> Task statement
Output word for word the lines from the one with "25: (753, 225)" to the final line of the data, both ends included, but skip the pictures.

+---+

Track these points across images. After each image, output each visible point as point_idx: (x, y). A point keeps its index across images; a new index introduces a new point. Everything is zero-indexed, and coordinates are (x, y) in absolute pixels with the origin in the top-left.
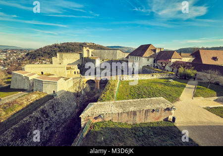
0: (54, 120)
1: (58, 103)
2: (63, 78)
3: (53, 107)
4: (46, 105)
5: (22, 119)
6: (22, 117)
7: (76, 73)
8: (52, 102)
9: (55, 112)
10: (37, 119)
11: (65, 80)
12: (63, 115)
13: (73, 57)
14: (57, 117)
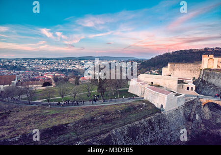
0: (158, 136)
1: (165, 120)
2: (174, 92)
3: (159, 122)
4: (153, 117)
5: (134, 122)
6: (134, 120)
7: (190, 89)
8: (159, 116)
9: (160, 128)
10: (145, 128)
11: (176, 95)
12: (168, 136)
13: (187, 69)
14: (161, 135)
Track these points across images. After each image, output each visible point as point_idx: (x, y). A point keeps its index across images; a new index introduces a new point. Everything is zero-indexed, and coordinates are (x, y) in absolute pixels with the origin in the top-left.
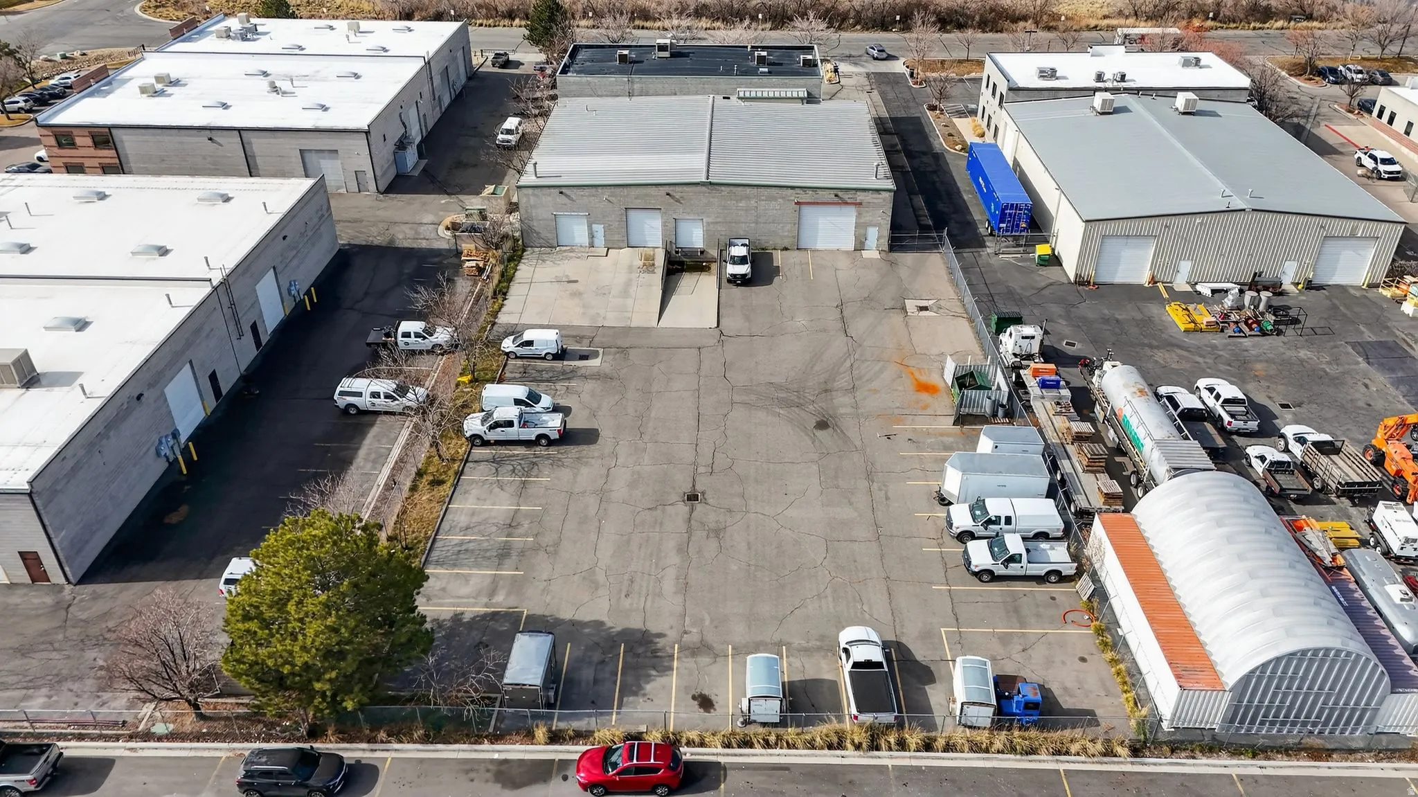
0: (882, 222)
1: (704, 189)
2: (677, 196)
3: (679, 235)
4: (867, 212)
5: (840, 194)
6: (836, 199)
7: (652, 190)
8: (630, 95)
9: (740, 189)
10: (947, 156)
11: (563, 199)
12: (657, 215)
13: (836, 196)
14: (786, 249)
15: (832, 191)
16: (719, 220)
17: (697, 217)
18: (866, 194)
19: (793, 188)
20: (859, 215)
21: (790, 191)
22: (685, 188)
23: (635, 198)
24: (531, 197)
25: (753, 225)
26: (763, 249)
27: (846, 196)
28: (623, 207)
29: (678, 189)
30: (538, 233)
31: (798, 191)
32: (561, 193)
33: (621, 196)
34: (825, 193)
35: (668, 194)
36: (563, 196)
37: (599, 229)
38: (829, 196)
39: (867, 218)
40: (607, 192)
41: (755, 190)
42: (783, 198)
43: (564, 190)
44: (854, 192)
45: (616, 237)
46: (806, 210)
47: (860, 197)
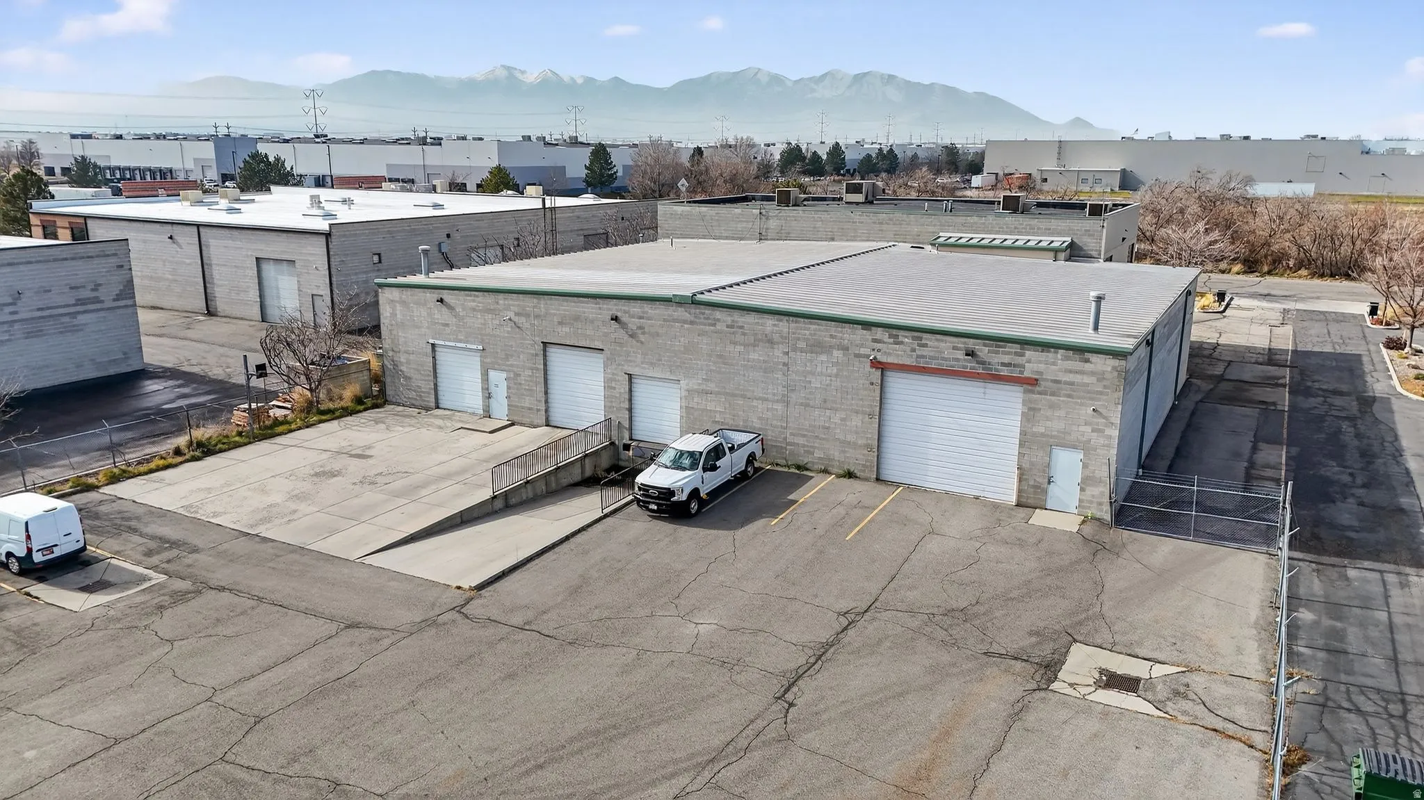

+---+

> Exercise result
25: (753, 225)
26: (763, 249)
27: (846, 196)
28: (623, 207)
29: (678, 189)
30: (538, 233)
31: (798, 191)
32: (561, 193)
33: (621, 196)
34: (825, 193)
35: (668, 194)
36: (563, 196)
37: (599, 229)
38: (829, 196)
39: (867, 218)
40: (607, 192)
41: (755, 190)
42: (783, 198)
43: (564, 190)
44: (854, 192)
45: (616, 237)
46: (806, 210)
47: (860, 197)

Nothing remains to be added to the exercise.